*Exercise description*
Determine how many lines of this material contain "Figure". Give only the number.

*Input*

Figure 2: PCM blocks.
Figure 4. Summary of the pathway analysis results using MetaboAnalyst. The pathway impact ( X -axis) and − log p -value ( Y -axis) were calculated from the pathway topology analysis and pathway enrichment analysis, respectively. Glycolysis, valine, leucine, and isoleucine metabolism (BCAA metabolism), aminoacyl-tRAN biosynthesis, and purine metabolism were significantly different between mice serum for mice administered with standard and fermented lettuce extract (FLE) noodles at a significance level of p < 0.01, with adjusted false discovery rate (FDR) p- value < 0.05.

---

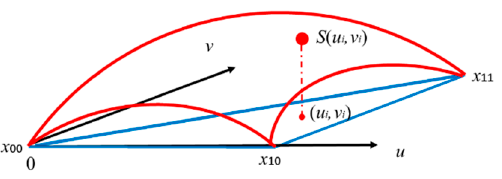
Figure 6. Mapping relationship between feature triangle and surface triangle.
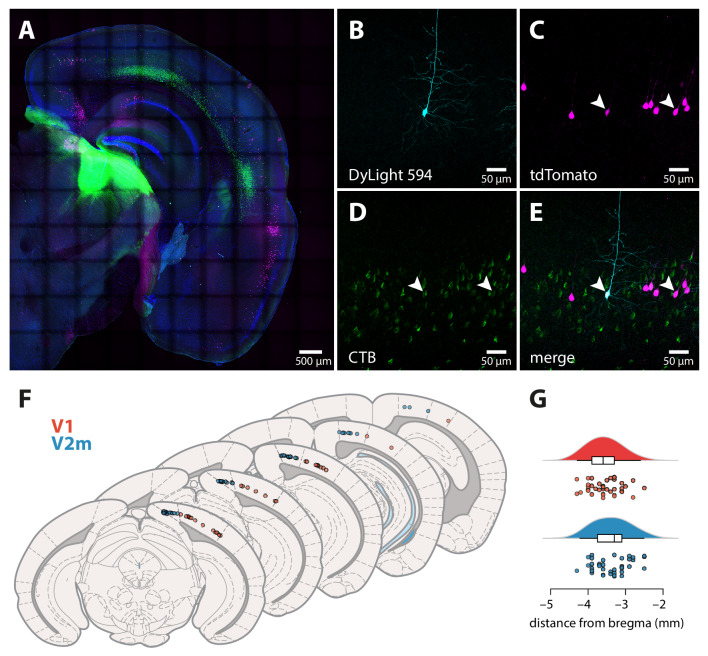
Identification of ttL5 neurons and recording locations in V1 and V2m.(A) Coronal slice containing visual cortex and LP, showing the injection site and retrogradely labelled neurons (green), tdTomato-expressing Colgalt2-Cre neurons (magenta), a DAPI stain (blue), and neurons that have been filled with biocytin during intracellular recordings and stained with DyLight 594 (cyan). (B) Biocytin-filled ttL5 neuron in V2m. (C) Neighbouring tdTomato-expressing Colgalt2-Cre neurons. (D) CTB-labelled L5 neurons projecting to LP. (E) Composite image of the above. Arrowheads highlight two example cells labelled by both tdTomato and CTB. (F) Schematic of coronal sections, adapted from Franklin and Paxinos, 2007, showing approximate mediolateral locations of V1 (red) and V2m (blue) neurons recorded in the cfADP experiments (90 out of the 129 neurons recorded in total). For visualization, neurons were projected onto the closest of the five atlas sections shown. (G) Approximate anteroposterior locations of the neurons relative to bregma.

*Exercise solution*
3